* Given text *
◆ ◆ ◆ ◆
A sentence analysis model used in MIT's SpAtten can eliminate insignificant parts of the language while still maintaining the word's essence to determine a positive or negative result. Image used courtesy of MIT
SpAtten’s Software and Hardware Architecture
When dealing with large volumes of data bottling into one source, process interruption challenges are common. A few challenges from reaching limits with current NLP attention mechanisms are power, processing speed, and computation.
MIT’s SpAtten uses three algorithmic optimizations to reduce computation and memory access while improving overall performance: cascade token pruning, cascade head pruning, and progressive quantization for attention inputs.
Cascade pruning is a technique that eliminates unnecessary data bits from calculations in real-time without delays. A token is a keyword found in a sentence while a head refers to branches of computation the attention mechanism follows to determine future words. Each of these algorithms is input-dependent and adaptive to all inputted instances.
SpAtten's architecture allows for DRAM access to be reduced by a factor of 10 and computation reduced by a factor of 3.8. Image used courtesy of MIT
MIT researchers added a parallel hardware architecture with fully-pipelined data to complement the anticipated software to assist real-time cascading. SpAtten's hardware can increase the rate of bandwidth use through on-chip bit-width converters that split fetched bits into most significant bits (MSBs) and least significant bits (LSBs).
An on-chip SRAM helps with memory, which holds pruned-down tokens that can be reused across multiple queries—freeing up memory on the CPU.
◆ ◆ ◆ ◆
* Given information *

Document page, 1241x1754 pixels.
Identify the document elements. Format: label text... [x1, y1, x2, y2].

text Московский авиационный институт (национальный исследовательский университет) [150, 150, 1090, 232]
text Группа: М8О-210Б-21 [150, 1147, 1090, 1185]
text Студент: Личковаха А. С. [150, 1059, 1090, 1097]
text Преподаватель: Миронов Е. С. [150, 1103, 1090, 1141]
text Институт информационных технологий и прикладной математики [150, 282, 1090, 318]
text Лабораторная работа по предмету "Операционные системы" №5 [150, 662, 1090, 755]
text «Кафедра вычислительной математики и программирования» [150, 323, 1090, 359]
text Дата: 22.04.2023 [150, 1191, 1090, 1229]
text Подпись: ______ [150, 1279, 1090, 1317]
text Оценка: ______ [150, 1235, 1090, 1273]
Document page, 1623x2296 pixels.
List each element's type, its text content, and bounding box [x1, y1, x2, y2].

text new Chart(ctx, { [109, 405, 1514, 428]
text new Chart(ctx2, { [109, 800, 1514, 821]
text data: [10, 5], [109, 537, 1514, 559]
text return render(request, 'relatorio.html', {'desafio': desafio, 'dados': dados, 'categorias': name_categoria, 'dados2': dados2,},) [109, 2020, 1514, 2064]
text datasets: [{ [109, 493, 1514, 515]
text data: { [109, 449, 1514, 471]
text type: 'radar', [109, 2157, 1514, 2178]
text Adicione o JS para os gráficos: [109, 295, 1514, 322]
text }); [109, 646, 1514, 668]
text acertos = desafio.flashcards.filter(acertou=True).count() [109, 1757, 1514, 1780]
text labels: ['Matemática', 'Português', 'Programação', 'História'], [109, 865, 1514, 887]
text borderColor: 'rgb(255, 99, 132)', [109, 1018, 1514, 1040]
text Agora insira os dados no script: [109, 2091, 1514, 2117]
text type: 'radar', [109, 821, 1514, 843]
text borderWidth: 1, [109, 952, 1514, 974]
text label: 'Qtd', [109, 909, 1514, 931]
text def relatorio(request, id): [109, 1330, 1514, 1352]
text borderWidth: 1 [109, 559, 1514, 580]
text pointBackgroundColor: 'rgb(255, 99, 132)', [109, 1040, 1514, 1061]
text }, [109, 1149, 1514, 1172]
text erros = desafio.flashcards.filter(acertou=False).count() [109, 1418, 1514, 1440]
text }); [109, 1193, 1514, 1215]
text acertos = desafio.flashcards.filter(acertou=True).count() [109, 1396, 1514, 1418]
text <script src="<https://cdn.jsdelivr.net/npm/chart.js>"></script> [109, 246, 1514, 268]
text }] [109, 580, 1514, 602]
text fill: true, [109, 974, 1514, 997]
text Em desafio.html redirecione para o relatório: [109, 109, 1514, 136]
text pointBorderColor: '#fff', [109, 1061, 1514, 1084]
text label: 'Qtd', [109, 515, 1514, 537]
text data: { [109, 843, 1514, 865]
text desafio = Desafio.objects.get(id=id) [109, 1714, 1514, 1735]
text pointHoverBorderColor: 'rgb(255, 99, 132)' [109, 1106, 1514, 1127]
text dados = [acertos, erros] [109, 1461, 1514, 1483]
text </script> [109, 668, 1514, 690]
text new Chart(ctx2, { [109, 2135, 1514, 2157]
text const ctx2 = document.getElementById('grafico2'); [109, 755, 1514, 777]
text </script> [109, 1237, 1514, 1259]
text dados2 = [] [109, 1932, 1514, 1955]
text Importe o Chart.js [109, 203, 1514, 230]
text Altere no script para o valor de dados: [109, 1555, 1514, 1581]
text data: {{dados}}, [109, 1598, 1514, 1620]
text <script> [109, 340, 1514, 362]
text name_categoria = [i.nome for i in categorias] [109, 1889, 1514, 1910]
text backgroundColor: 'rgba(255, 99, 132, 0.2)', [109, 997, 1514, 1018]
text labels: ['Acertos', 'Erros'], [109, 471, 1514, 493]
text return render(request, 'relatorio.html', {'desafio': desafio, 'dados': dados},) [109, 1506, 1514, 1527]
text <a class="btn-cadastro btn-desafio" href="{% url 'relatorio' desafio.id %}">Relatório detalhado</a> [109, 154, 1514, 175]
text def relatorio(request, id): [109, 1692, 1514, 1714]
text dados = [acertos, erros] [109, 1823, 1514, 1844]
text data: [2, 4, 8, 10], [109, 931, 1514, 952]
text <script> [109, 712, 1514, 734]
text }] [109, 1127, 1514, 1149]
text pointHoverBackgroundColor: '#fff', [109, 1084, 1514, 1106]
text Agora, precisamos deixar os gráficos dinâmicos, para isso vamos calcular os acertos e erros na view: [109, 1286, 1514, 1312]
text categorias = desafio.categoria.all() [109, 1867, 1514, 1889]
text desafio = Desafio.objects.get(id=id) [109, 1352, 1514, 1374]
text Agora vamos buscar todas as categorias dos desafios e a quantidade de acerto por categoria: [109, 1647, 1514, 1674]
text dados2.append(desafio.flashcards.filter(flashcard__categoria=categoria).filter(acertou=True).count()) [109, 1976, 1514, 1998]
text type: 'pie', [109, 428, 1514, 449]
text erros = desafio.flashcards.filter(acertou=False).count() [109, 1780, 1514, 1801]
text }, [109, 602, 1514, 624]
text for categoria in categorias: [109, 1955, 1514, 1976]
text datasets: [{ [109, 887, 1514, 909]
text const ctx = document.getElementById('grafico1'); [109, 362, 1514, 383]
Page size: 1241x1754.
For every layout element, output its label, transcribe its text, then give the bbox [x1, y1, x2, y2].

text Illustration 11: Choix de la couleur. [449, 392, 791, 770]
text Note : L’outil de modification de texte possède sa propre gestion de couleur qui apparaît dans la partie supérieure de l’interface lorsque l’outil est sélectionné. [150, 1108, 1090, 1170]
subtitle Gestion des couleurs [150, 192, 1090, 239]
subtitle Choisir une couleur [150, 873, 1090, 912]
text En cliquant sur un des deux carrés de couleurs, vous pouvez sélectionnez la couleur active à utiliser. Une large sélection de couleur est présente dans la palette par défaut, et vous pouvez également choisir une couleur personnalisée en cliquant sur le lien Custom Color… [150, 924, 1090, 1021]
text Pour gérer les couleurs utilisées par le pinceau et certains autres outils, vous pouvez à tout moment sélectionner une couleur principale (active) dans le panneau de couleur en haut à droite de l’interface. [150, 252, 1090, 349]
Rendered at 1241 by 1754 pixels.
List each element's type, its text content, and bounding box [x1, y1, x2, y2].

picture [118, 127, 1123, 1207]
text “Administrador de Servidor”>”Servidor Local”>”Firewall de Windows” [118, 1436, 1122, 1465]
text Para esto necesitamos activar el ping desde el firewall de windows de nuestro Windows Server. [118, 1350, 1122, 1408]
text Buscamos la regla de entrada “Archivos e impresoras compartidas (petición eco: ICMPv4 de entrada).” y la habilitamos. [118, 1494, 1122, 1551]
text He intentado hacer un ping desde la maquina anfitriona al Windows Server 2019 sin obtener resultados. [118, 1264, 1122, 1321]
◆ ◆ ◆ ◆
* Tasks to complete *
[a] From the SpAtten text, copy word for word the part between "Cascade pruning is" and "significant bits (LSBs).", inclusive.
[b] Summarize the SpAtten text in two sentences.
[c] Write the next part of the SpAtten text, picking up after its last sentence.

* Answers to the exercises *
[a]
Cascade pruning is a technique that eliminates unnecessary data bits from calculations in real-time without delays. A token is a keyword found in a sentence while a head refers to branches of computation the attention mechanism follows to determine future words. Each of these algorithms is input-dependent and adaptive to all inputted instances.
SpAtten's architecture allows for DRAM access to be reduced by a factor of 10 and computation reduced by a factor of 3.8. Image used courtesy of MIT
MIT researchers added a parallel hardware architecture with fully-pipelined data to complement the anticipated software to assist real-time cascading. SpAtten's hardware can increase the rate of bandwidth use through on-chip bit-width converters that split fetched bits into most significant bits (MSBs) and least significant bits (LSBs).

[b] MIT's SpAtten addresses the power, speed, and computation limits of current NLP attention mechanisms with three algorithmic optimizations: cascade token pruning, cascade head pruning, and progressive quantization for attention inputs. Its parallel, fully pipelined hardware supports real-time cascading, using on-chip bit-width converters to raise bandwidth use and an on-chip SRAM to hold pruned tokens for reuse across queries.

[c]
Comparisons to Google’s BERT and OpenAI’s GPT-2
Two different tasks define current NLP models: discriminative and generative. Discriminative tasks include sentence-level classification and regression, which help the model distinguish whether to pass or fail certain data. Generative tasks handle the distribution of analyzed data and allow for the model to predict the next word in a sequence.
Google’s BERT is a discriminative task-based model that needs to summarize a given input to make predictions. With more complex, large data traffic approaching, these types of models experience higher latency.
An image of Google's BERT in use, helping search engines prove better results. Image used courtesy of Google
An example of a generative task-based model is OpenAI's GPT-2, which succumbs to latency and performance issues after summarizing inputted information to generate new tokens.
Both models can only process a single token at a time rather than a full sentence, leaving the attention mechanisms to about 50% of the total latency. MIT's SpAtten is a combination of both NLP algorithms and external hardware specifically designed for the attention mechanism. This combination alleviates the large power consumption that standard CPUs face when running GPT-2 or BERT.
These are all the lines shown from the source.